X

Crippling Stuxnet virus infected Chevron's network too

Sophisticated virus was intended to knock offline an Iranian nuclear enrichment facility but strayed from its intended target about two years ago.

Steven Musil Night Editor / News
Steven Musil is the night news editor at CNET News. He's been hooked on tech since learning BASIC in the late '70s. When not cleaning up after his daughter and son, Steven can be found pedaling around the San Francisco Bay Area. Before joining CNET in 2000, Steven spent 10 years at various Bay Area newspapers.
Expertise I have more than 30 years' experience in journalism in the heart of the Silicon Valley.
Steven Musil
2 min read
Stuxnet. CBS Interactive

Stuxnet, the sophisticated computer virus that attacked a nuclear enrichment facility in Iran two years ago, also inadvertently infected Chevron's network.

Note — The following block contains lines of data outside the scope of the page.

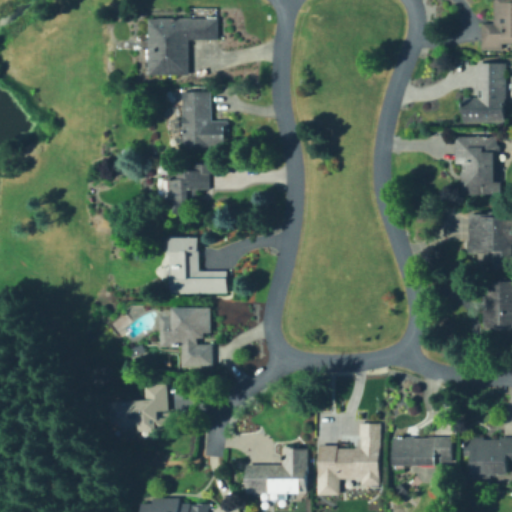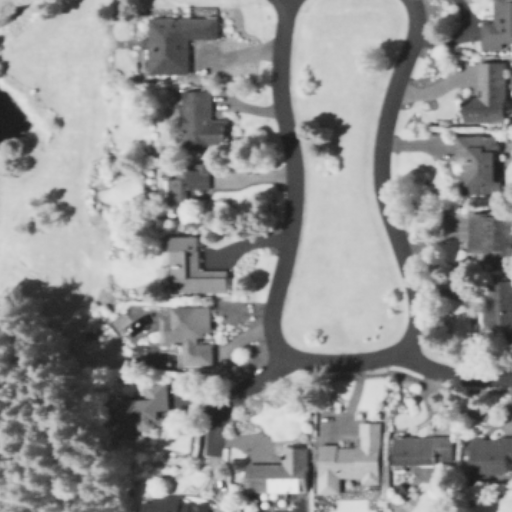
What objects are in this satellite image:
road: (284, 0)
building: (499, 24)
building: (497, 25)
building: (174, 40)
building: (177, 42)
building: (485, 93)
building: (489, 94)
building: (200, 120)
building: (202, 121)
building: (476, 162)
building: (478, 163)
road: (380, 177)
building: (184, 183)
building: (186, 187)
building: (493, 236)
building: (491, 238)
road: (285, 245)
building: (190, 267)
building: (194, 268)
building: (496, 304)
building: (500, 304)
building: (190, 332)
building: (186, 334)
road: (400, 353)
building: (140, 408)
building: (149, 410)
building: (420, 448)
building: (425, 450)
building: (487, 454)
building: (491, 455)
building: (349, 460)
building: (352, 460)
building: (278, 472)
building: (281, 474)
building: (172, 505)
building: (176, 505)
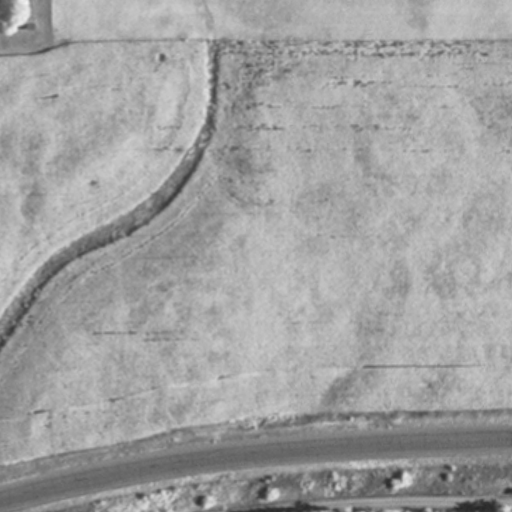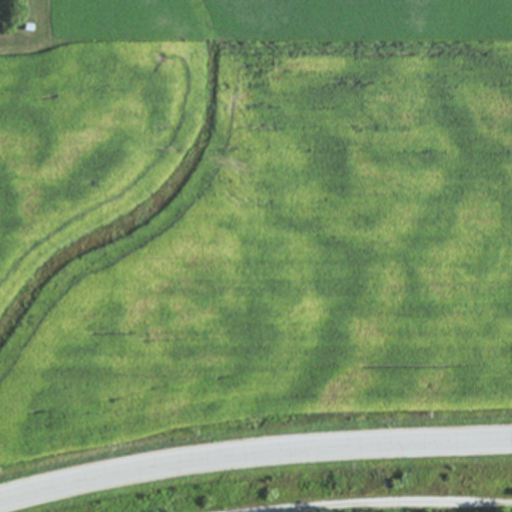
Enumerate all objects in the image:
road: (253, 455)
road: (392, 504)
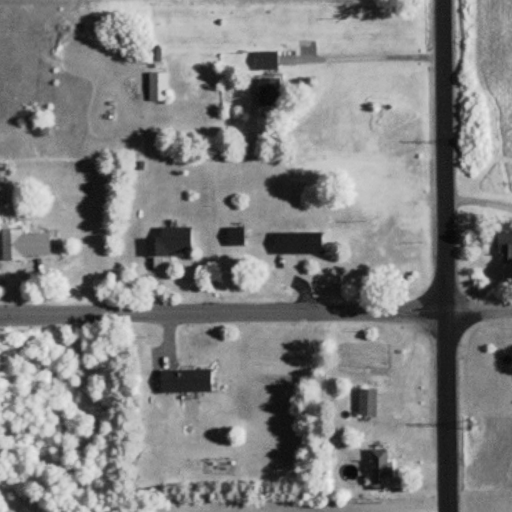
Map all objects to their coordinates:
building: (268, 60)
road: (377, 60)
building: (159, 86)
building: (270, 92)
power tower: (473, 140)
building: (236, 237)
building: (171, 241)
building: (35, 243)
building: (298, 243)
building: (505, 245)
road: (446, 255)
road: (256, 315)
building: (186, 380)
building: (368, 403)
power tower: (477, 424)
building: (381, 466)
road: (414, 510)
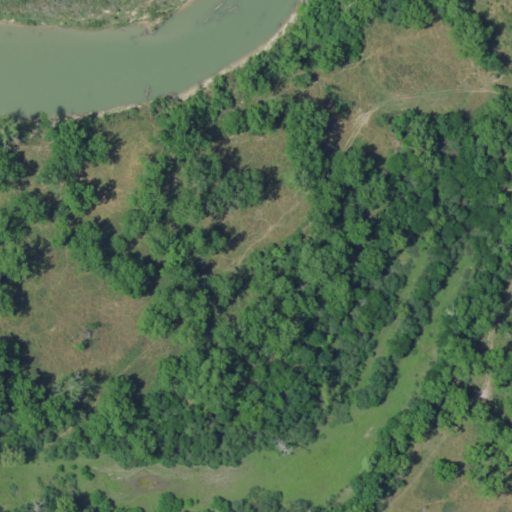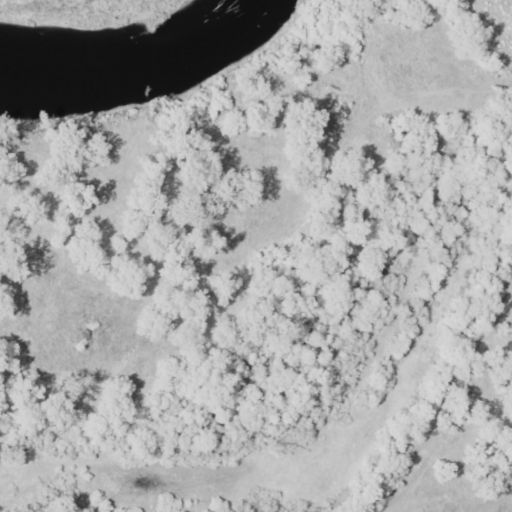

Reportedly created by the U.S. and Israel, the highly destructive worm was designed to infect Iran's Natanz nuclear facility. Rather than steal data, Stuxnet left a back door meant to be accessed remotely to allow outsiders to stealthily knock the facility offline and at least temporarily cripple Iran's nuclear program.

The oil giant discovered the malware in July 2010 after the virus escaped from its intended target, Mark Koelmel, Chevron's general manager of the earth sciences department, told The Wall Street Journal.

"I don't think the U.S. government even realized how far it had spread," he said. "I think the downside of what they did is going to be far worse than what they actually accomplished."

A Chevron spokesperson told CNET that the company's network was not adversely affected by the virus.

"Two years ago, our security systems identified the Stuxnet virus. We immediately addressed the issue without incident," a Chevron representative said.

The payload was reportedly delivered to the facility on a standard thumb drive by an Iranian double agent working for Israel.

Even though Stuxnet targeted industrial facilities, it also infected regular PCs and as a result was discovered in June 2010, about a year after the earliest known version was believed to be created. In September 2011 came Duqu, which has identical code to Stuxnet but which appeared designed for cyber espionage instead of sabotage.

In June, The New York Times confirmed long-held suspicions that the U.S. was behind Stuxnet. Citing unnamed U.S. government sources, The Times reported that Stuxnet was developed by the U.S., possibly with help from Israel, as a way to preempt a military strike against Iran over its nuclear program. Israel has denied involvement in both Stuxnet and Flame, another complex targeted virus discovered stealing data in the Middle East, while the U.S. has not outright distanced itself from either.

U.S. officials have blamed Iran for creating the Shamoon virus, which was responsible for a cyberattack that infected more than 30,000 computers at Saudi Arabian oil company Saudi Aramco and Qatar's natural gas firm Rasgas in mid-August.